Trois ans après le controversé Keep Them Confused (qui pour le coup nous avait effectivement laissé confus), No Use For A Name est de retour avec un nouvel album plein de promesses et d'espoir, répondant au quelque peu prétentieux nom de The Feel Good Record Of The Year.

Album de l'été ? Les deux morceaux d'ouverture, "Biggest Lie" et "I Want To Be Wrong" nous l'auront effectivement fait croire pendant un peu plus de deux minutes chacun. La formule est certes connue depuis des années mais cela faisait longtemps qu'on espérait retrouver No Use For A Name à ce niveau, c'est donc instinctivement que notre sourire s'active et que nos souvenirs reviennent les uns après les autres, nous remettant en tête quelques pièces maitresses d'un groupe majeur de la scène punk-mélo californienne.

Malheureusement les américains ne tiendront pas le rythme (vitesse mais également impact des morceaux) sur la totalité de la galette, le fantôme de Keep Them Confused errant encore sur une bonne partie de l'album, reproduisant le même effet qu'à ses précédentes apparitions : platitude voire ennui.
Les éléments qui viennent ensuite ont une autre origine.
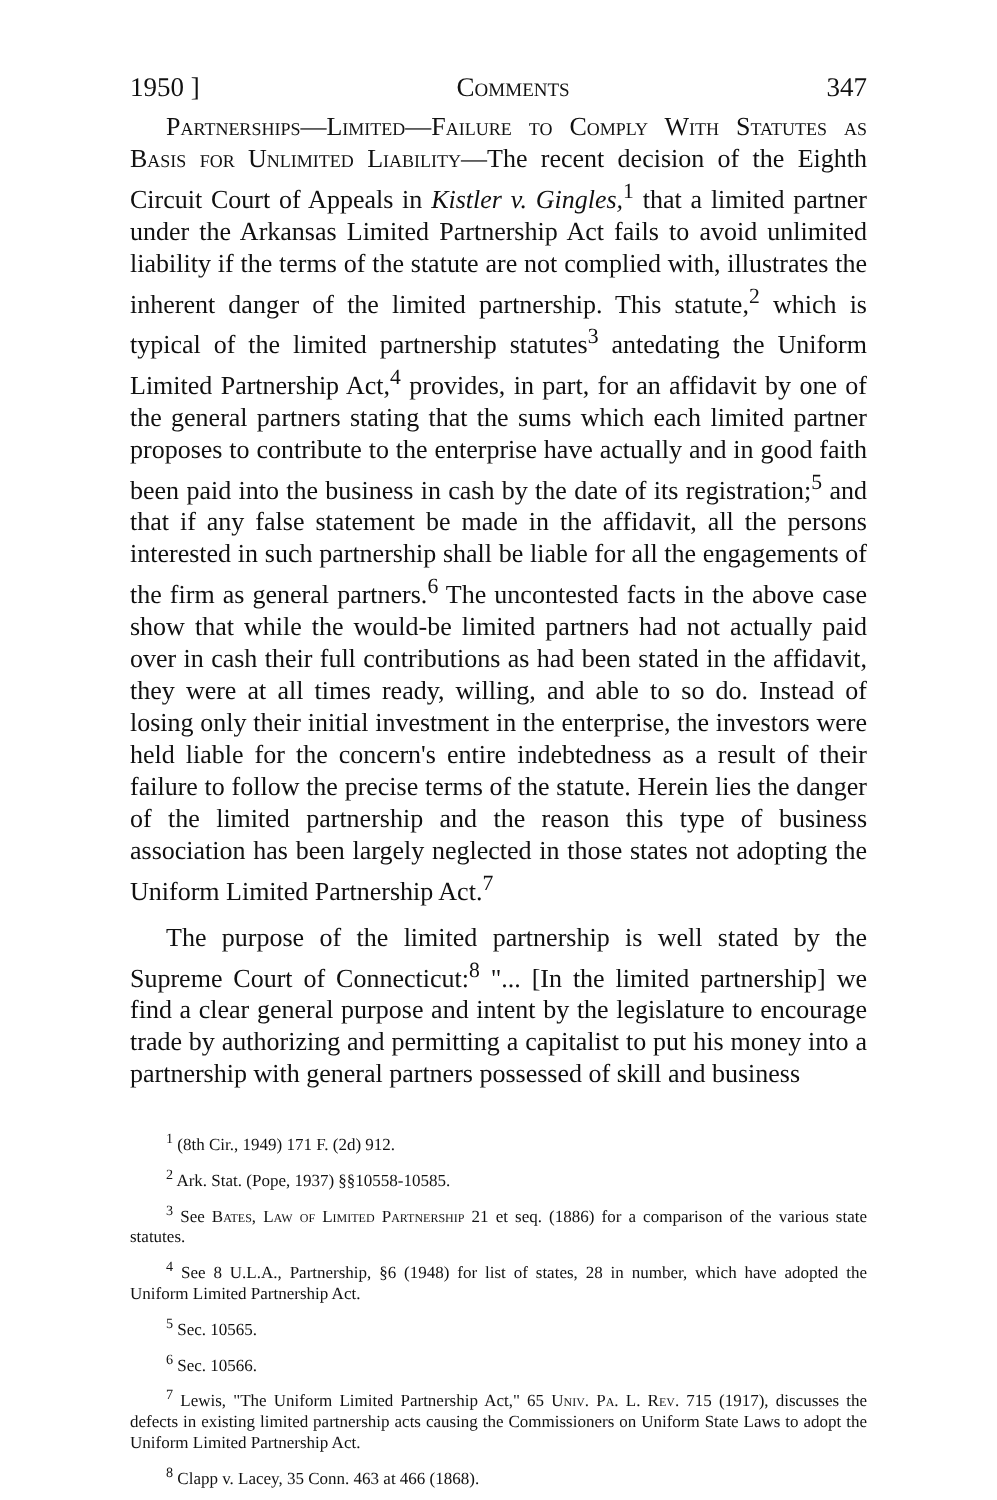1950 ] Comments 347
Partnerships—Limited—Failure to Comply With Statutes as Basis for Unlimited Liability—The recent decision of the Eighth Circuit Court of Appeals in Kistler v. Gingles,<sup>1</sup> that a limited partner under the Arkansas Limited Partnership Act fails to avoid unlimited liability if the terms of the statute are not complied with, illustrates the inherent danger of the limited partnership. This statute,<sup>2</sup> which is typical of the limited partnership statutes<sup>3</sup> antedating the Uniform Limited Partnership Act,<sup>4</sup> provides, in part, for an affidavit by one of the general partners stating that the sums which each limited partner proposes to contribute to the enterprise have actually and in good faith been paid into the business in cash by the date of its registration;<sup>5</sup> and that if any false statement be made in the affidavit, all the persons interested in such partnership shall be liable for all the engagements of the firm as general partners.<sup>6</sup> The uncontested facts in the above case show that while the would-be limited partners had not actually paid over in cash their full contributions as had been stated in the affidavit, they were at all times ready, willing, and able to so do. Instead of losing only their initial investment in the enterprise, the investors were held liable for the concern's entire indebtedness as a result of their failure to follow the precise terms of the statute. Herein lies the danger of the limited partnership and the reason this type of business association has been largely neglected in those states not adopting the Uniform Limited Partnership Act.<sup>7</sup>
The purpose of the limited partnership is well stated by the Supreme Court of Connecticut:<sup>8</sup> "... [In the limited partnership] we find a clear general purpose and intent by the legislature to encourage trade by authorizing and permitting a capitalist to put his money into a partnership with general partners possessed of skill and business
<sup>1</sup> (8th Cir., 1949) 171 F. (2d) 912.
<sup>2</sup> Ark. Stat. (Pope, 1937) §§10558-10585.
<sup>3</sup> See Bates, Law of Limited Partnership 21 et seq. (1886) for a comparison of the various state statutes.
<sup>4</sup> See 8 U.L.A., Partnership, §6 (1948) for list of states, 28 in number, which have adopted the Uniform Limited Partnership Act.
<sup>5</sup> Sec. 10565.
<sup>6</sup> Sec. 10566.
<sup>7</sup> Lewis, "The Uniform Limited Partnership Act," 65 Univ. Pa. L. Rev. 715 (1917), discusses the defects in existing limited partnership acts causing the Commissioners on Uniform State Laws to adopt the Uniform Limited Partnership Act.
<sup>8</sup> Clapp v. Lacey, 35 Conn. 463 at 466 (1868).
Certains morceaux sortent tout de même du lot ("The Feel Good Regord Of The Year", "The Dregs Of Sobriety"), le combo ayant acquis au fil des années un certain savoir-faire, dernièrement plus utilisé pour s'auto-plagier que pour tenter de se renouveler. Les quelques secondes de trompette sur “The Trumpet Player? et les trois (sur 14 ça ferait presque beaucoup) balades acoustiques n'y feront rien, No Use a planté sa tente dans le camping "vieilles gloires ramollies? et n'en sort que rarement, histoire de se persuader qu'il peut encore le faire.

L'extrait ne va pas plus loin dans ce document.